Due: Thu, Feb 04 at 11:59pm ET

Goals

Clone assignment repo and start new project

Cache your GitHub credentials

Your GitHub credentials can be cached for the rest of the semester by entering the following in your Terminal under the Terminal tab.

git config --global credential.helper 'cache --timeout=600000'

Once you enter your username and password again, it should be saved going forward.

Car talk

Introduction

The data we will examine is loaded automatically with tidyverse. It is called mpg and contains fuel economy and characteristics of cars from the Environmental Protection Agency (EPA) from http://fueleconomy.gov.
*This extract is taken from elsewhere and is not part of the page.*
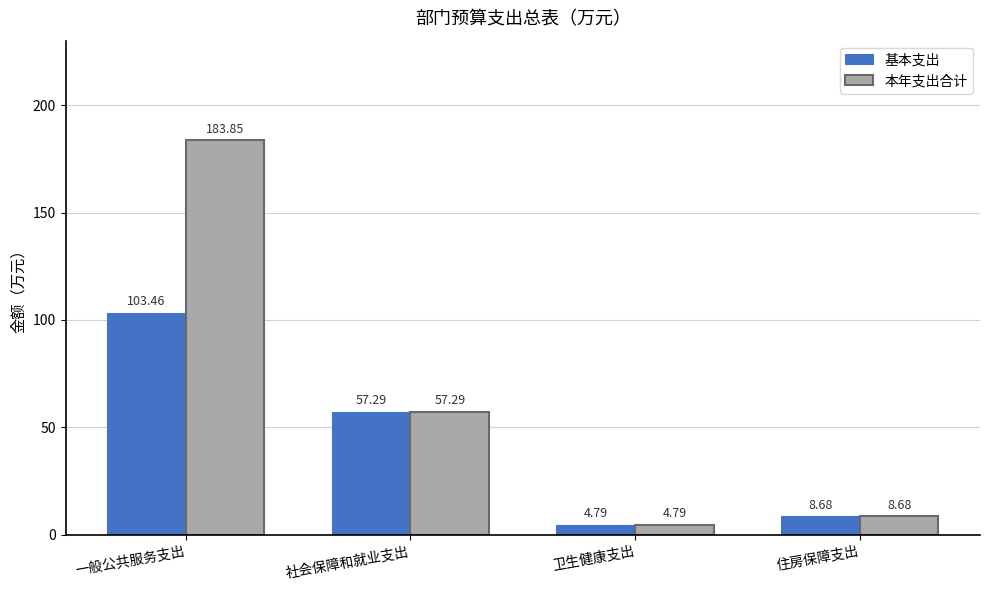

What are all the series names shown in the legend?

基本支出, 本年支出合计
To begin, familiarize yourself with the dataset by reading the documentation. Remember, you can pull up the documentation by running ?mpg in the console.

All plots should follow the best visualization practices we have discussed in lecture. Hence, plots should include an informative title, axes should be labeled, and careful consideration should be given to aesthetic choices.
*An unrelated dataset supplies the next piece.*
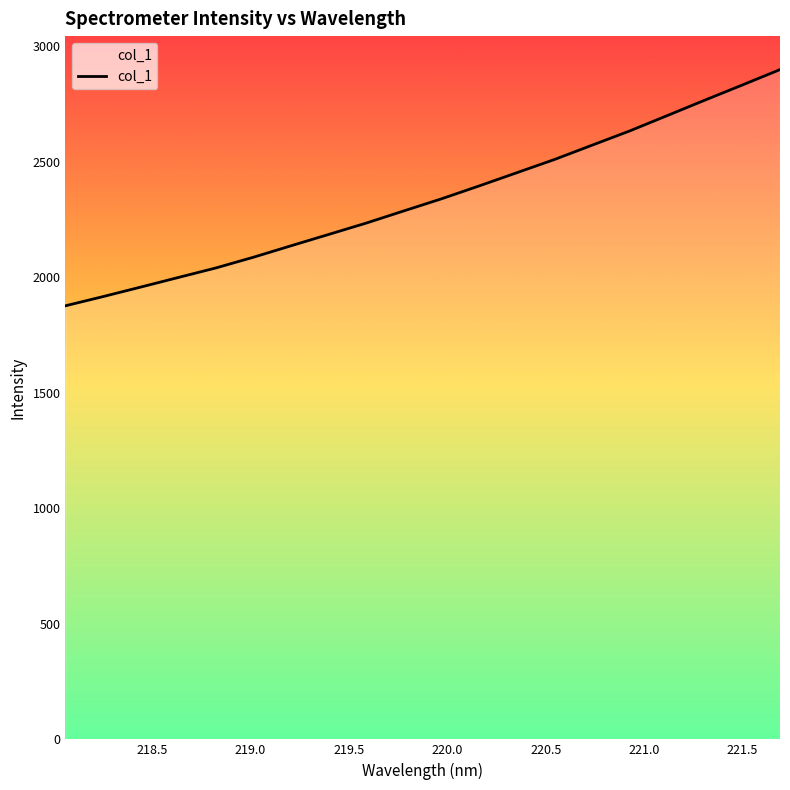

The value at 220.0 is 936.0. True or false?

False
In addition, code and narrative should not exceed the 80 character limit. To help police this, add a vertical line at 80 characters by clicking “Tools” \(\rightarrow\) “Global Options” \(\rightarrow\) “Code” \(\rightarrow\) “Display”, then set “Margin Column” to 80 and click “Apply”.

Your assignment should have at least three meaningful commits.

Exercises

  1. Generate a scatterplot of city miles per gallon (cty) versus highway miles per gallon (hwy) with points colored by class.

  2. Note that there are only so many possibilities of highway and city miles per gallon, so some of the points are on top of each other. Using geom_jitter() or a position = argument in geom_point(), add a small amount of random variation to each point. Briefly comment on the differences between the plots you constructed in Exercises 1 and 2. What are the advantages and disadvantages of each?

  3. Examine the relationship between city and highway miles per gallon, with a separate plot for each type of drive train (drv).

  4. Create side-by-side boxplots of city miles per gallon for each class. Briefly comment on what you notice.

  5. Create a segmented bar chart with one bar per class, each bar going from 0 - 1, with the fill determined by the type of drive train (drv). What do you notice?

  6. Recreate the plot below. The functions theme_bw() and labs() will be helpful. The size of the points is 0.50. Also, set the figure dimensions with appropriate code chunk options, where the width is 9 and the height is 6. Note: the figure dimensions below are distorted due to the formatting of this HTML file.

Submission

Knit to PDF to create a PDF document. Stage and commit all remaining changes, and push your work to GitHub. Make sure all files are updated on your GitHub repo.

Only upload your PDF document to Gradescope. Before you submit the uploaded document, mark where each answer is to the exercises. If any answer spans multiple pages, then mark all pages. Associate the “Overall” section with the first page.